If you see a hobbit making it rain on Palo Alto’s University Avenue this afternoon, here’s why: VentureBeat reports that Palantir–Peter Thiel’s shadowy data-mining startup–has raised another $196 million, bringing its total raised to a whopping $498 million.
With cash like that, you could have custom costumes made for every Shire-loving employee. Or you could just buy the leftovers from Sean Parker’s wedding.
The news comes via SEC filing; the company hasn’t released the names of the investors or commented on the round. But then, Palantir has long operated under a haze of I-could-tell-you-but-then-I’d-have-to-kill-you mystery.

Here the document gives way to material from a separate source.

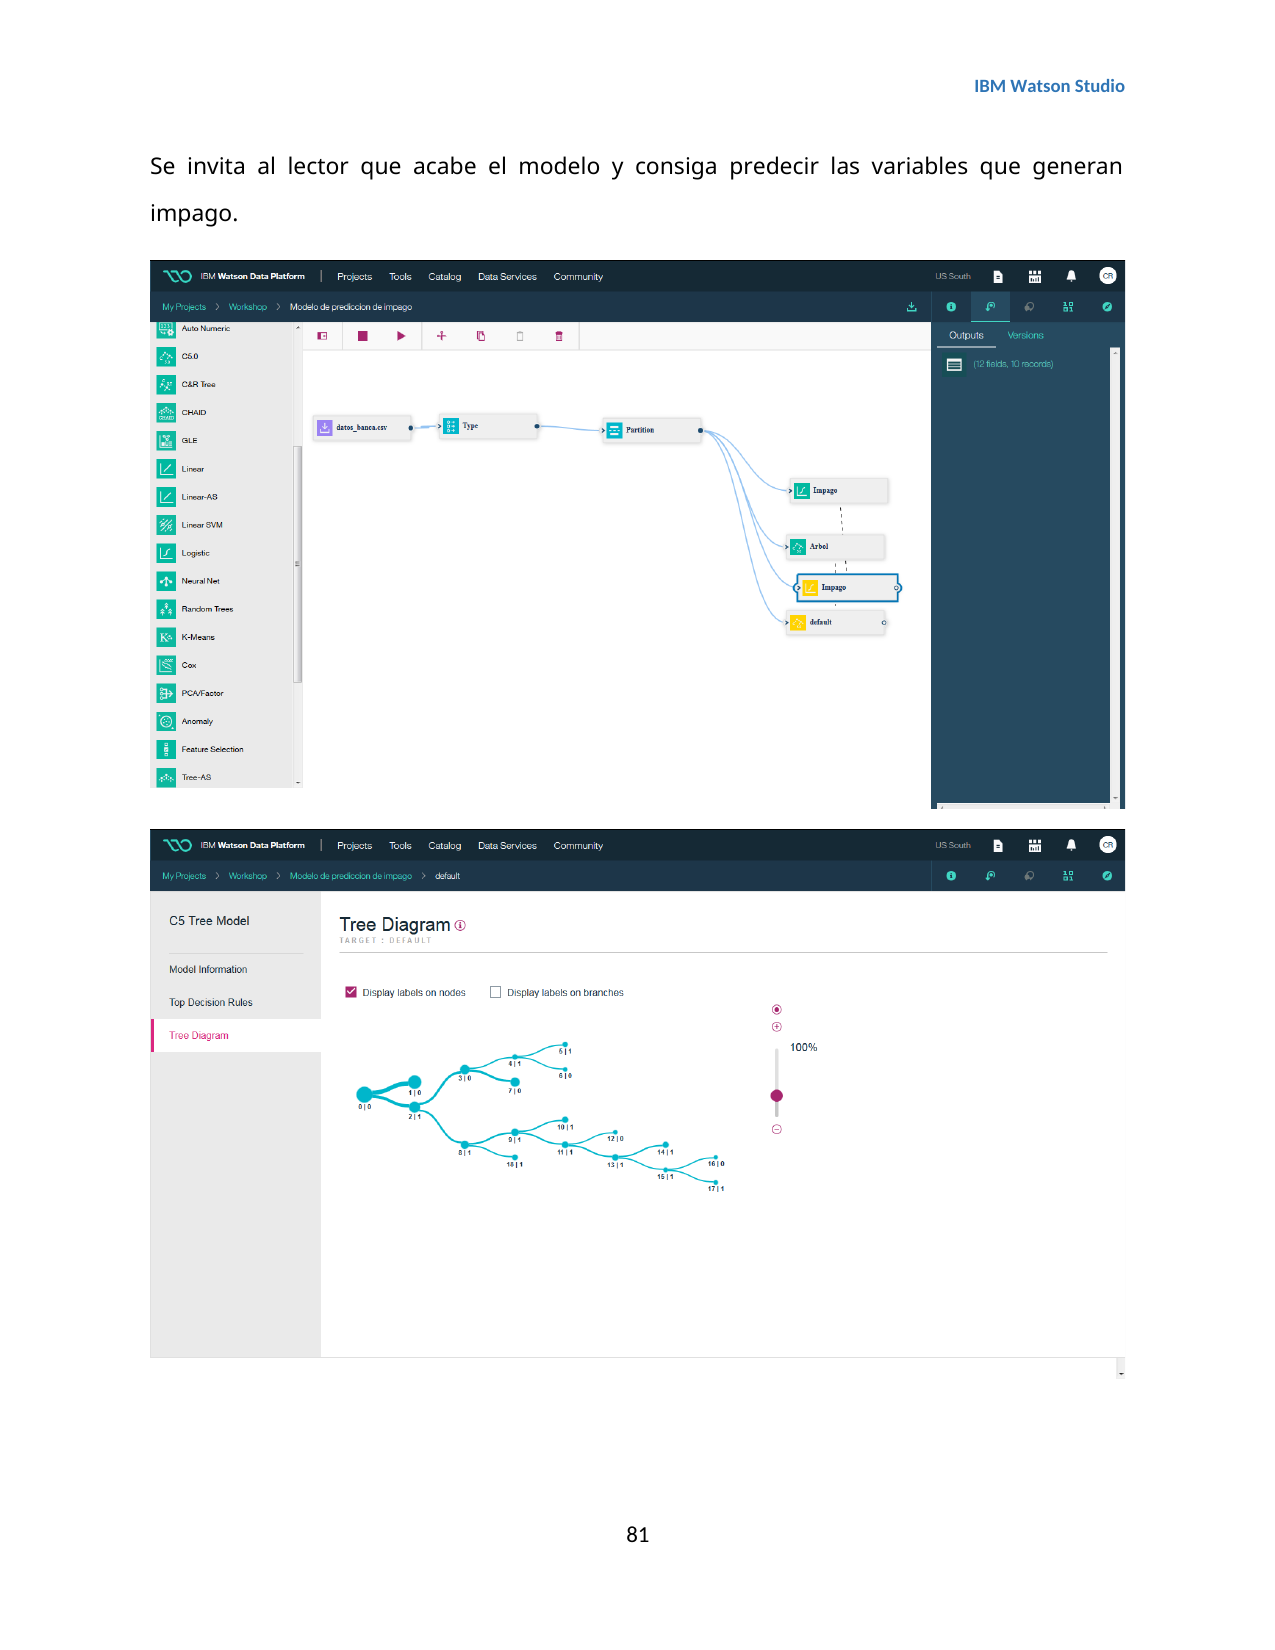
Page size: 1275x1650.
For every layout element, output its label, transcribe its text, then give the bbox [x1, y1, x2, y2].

This Forbes description of what the company actually does makes Palantir sound like the Pentagon’s personal geek squad:
In the last five years Palantir has become the go-to company for mining massive data sets for intelligence and law enforcement applications, with a slick software interface and coders who parachute into clients’ headquarters to customize its programs. Palantir turns messy swamps of information into intuitively visualized maps, histograms and link charts.
That’s not such a charming visual after the NSA revelations, though. The Telegraph recently dubbed the startup the creepiest ever, and they’re far from the only skeptics:
Love America? Shame Palantir employees, boycott their investors, & hate on them publicly. Do it for freedom. http://t.co/E7G9KaHt74
— Startup L. Jackson (@StartupLJackson) September 28, 2013
Not to mention that, as those of you who remember your Lord of the Rings will know, the company is named after the dangerous ancient communications device that corrupted Gandalf’s boss, Saruman the White. Worth pointing out!